**EXERCISE**
Search the data below for the string "nose". Extract every line that contains it.

*** Begin section ***

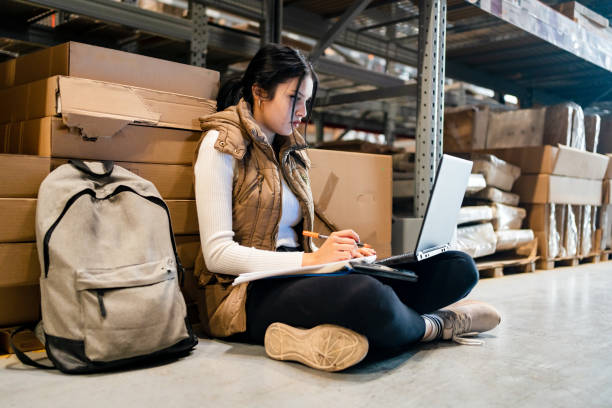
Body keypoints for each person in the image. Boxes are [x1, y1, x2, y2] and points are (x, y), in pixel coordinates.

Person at [192, 44, 501, 372]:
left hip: (296, 276)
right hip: (243, 296)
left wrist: (335, 251)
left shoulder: (289, 151)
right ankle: (436, 325)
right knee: (368, 296)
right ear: (259, 92)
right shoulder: (220, 144)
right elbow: (218, 255)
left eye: (307, 101)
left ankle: (345, 331)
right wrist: (313, 259)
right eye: (294, 98)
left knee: (456, 266)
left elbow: (290, 236)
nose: (303, 111)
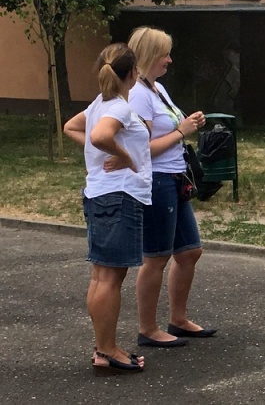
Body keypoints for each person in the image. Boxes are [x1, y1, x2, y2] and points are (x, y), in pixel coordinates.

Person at [63, 44, 150, 373]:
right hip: (119, 197)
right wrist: (126, 157)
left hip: (101, 195)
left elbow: (72, 128)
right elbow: (100, 137)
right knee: (111, 277)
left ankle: (103, 347)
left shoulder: (99, 104)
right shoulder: (118, 108)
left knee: (101, 276)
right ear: (133, 74)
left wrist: (103, 153)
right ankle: (108, 348)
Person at [127, 26, 217, 347]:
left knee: (190, 251)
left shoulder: (157, 88)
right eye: (164, 53)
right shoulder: (137, 94)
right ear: (149, 55)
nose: (169, 59)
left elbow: (173, 125)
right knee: (157, 257)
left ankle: (178, 319)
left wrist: (189, 123)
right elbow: (141, 148)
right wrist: (182, 131)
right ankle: (148, 329)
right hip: (157, 181)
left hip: (175, 178)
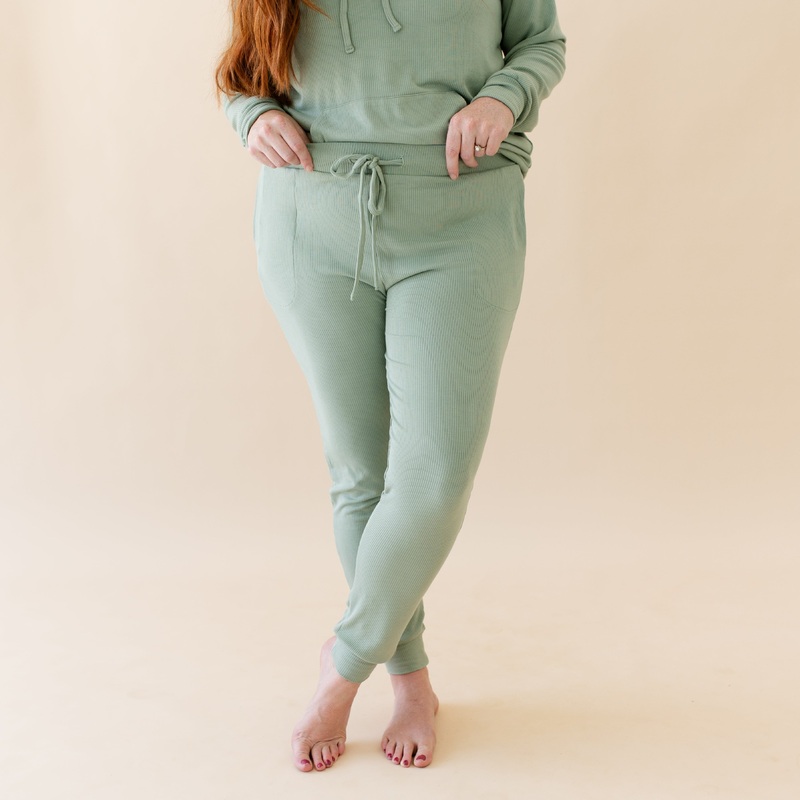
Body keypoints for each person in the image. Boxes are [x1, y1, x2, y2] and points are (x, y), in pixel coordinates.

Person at [215, 0, 565, 773]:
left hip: (462, 214)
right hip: (312, 213)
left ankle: (342, 667)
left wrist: (503, 97)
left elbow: (540, 43)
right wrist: (250, 116)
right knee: (359, 476)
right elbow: (242, 73)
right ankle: (410, 682)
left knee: (433, 477)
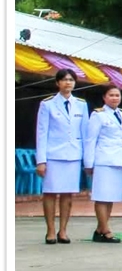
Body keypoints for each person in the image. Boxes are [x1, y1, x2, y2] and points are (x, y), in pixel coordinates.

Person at [35, 69, 87, 245]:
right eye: (64, 80)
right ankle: (50, 230)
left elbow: (85, 132)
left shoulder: (81, 104)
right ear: (57, 83)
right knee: (50, 193)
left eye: (71, 80)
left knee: (68, 194)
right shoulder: (48, 104)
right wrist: (41, 160)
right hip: (53, 154)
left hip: (73, 154)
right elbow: (42, 133)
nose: (68, 83)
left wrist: (87, 159)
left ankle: (63, 230)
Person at [83, 85, 122, 243]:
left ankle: (99, 229)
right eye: (111, 95)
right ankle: (106, 229)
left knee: (110, 197)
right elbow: (91, 140)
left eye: (117, 95)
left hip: (119, 160)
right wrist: (89, 163)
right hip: (103, 160)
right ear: (104, 97)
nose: (115, 98)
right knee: (101, 196)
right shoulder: (98, 115)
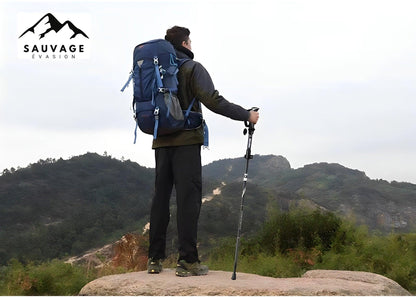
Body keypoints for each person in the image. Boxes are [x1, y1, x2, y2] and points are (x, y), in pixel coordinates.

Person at [147, 25, 259, 277]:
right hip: (186, 140)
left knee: (161, 199)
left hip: (161, 141)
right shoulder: (192, 68)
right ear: (186, 44)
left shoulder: (156, 69)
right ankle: (187, 261)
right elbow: (213, 100)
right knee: (188, 200)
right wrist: (246, 115)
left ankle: (154, 260)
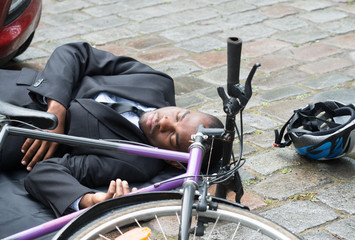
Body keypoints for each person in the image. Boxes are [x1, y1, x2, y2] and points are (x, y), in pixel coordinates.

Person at [0, 42, 223, 217]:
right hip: (11, 86)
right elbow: (76, 53)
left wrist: (88, 200)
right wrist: (56, 109)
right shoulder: (156, 82)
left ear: (173, 160)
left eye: (172, 137)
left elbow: (44, 173)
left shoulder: (136, 160)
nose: (164, 121)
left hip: (10, 137)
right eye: (179, 115)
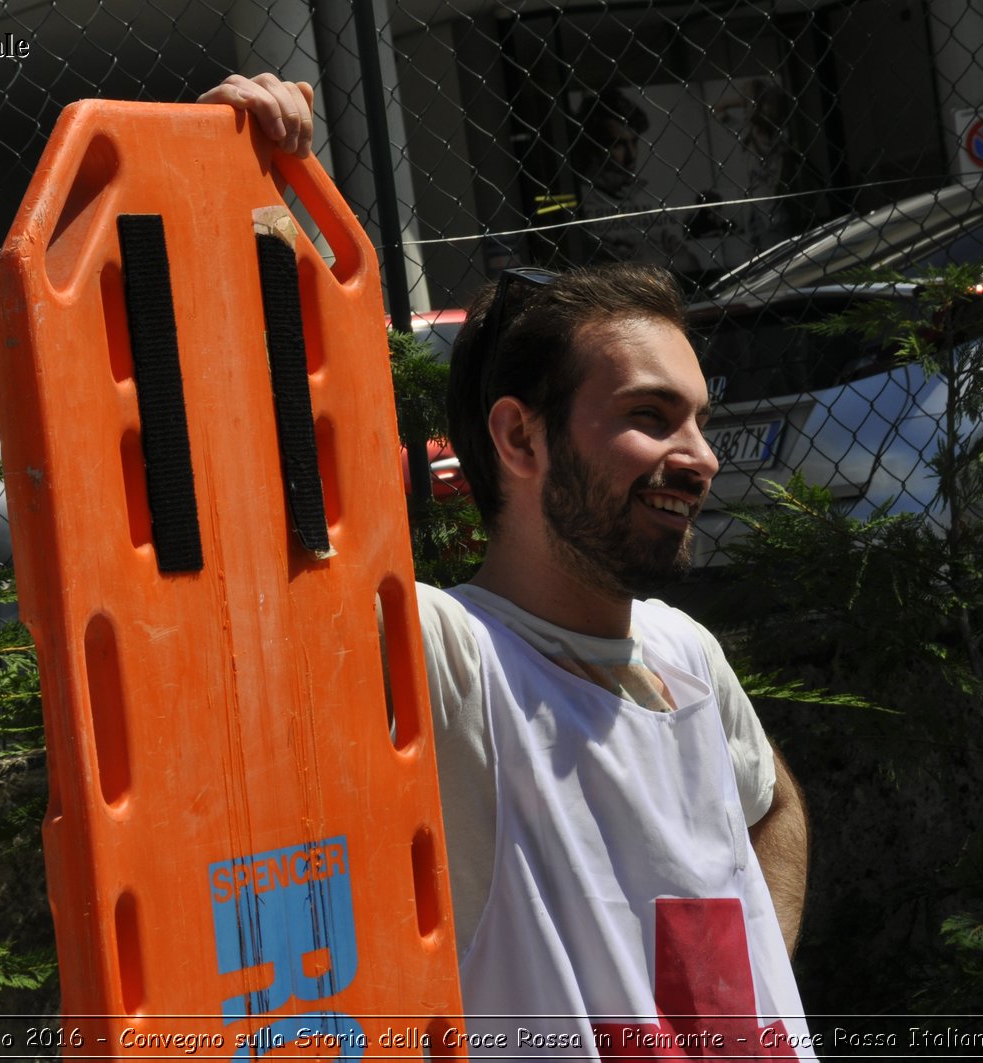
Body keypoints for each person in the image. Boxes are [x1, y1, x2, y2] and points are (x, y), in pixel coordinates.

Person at [201, 74, 815, 1059]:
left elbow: (773, 801)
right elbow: (258, 523)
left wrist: (758, 966)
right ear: (519, 440)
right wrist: (227, 195)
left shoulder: (684, 651)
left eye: (698, 417)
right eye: (650, 418)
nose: (698, 454)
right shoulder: (451, 658)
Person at [568, 89, 701, 279]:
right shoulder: (581, 203)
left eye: (634, 142)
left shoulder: (645, 195)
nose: (632, 155)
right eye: (619, 144)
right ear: (593, 148)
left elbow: (689, 263)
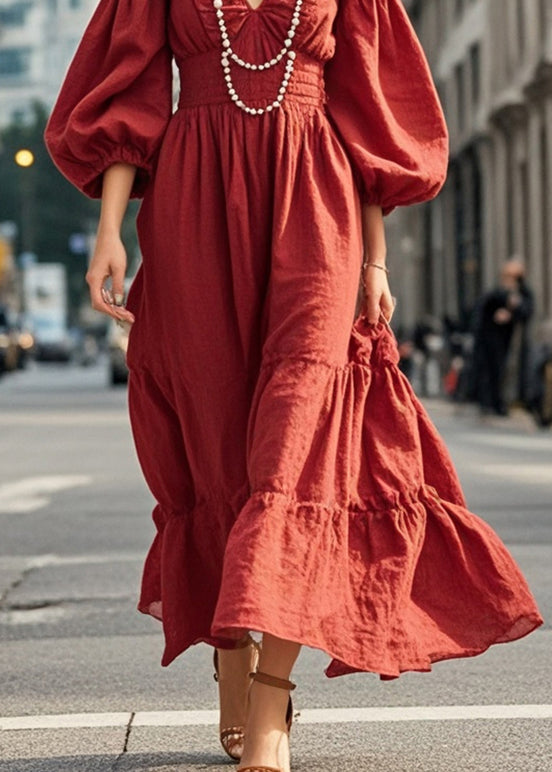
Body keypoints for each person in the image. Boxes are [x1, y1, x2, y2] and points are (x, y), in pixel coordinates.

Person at [45, 1, 543, 770]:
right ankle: (232, 648)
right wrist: (109, 232)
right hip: (192, 209)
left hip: (318, 210)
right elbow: (130, 91)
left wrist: (375, 262)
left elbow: (368, 115)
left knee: (297, 447)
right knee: (219, 453)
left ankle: (273, 692)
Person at [472, 259, 534, 416]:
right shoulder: (495, 293)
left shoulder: (523, 293)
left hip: (513, 340)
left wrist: (512, 313)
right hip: (493, 339)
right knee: (492, 371)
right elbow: (483, 310)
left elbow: (526, 311)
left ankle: (510, 401)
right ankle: (491, 403)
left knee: (508, 372)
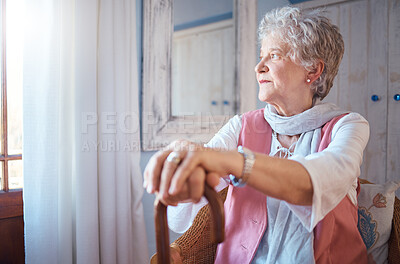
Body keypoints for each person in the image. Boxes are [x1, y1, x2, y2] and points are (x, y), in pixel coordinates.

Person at [144, 6, 369, 264]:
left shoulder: (349, 126)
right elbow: (192, 196)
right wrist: (182, 176)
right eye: (261, 56)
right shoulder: (241, 126)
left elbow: (314, 184)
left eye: (273, 55)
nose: (259, 67)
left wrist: (230, 161)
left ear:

*** End section ***

**YOUR SOLUTION**
nose: (303, 111)
nose: (169, 59)
nose: (68, 83)
nose: (115, 98)
nose: (164, 121)
nose: (698, 454)
nose: (632, 155)
nose: (259, 67)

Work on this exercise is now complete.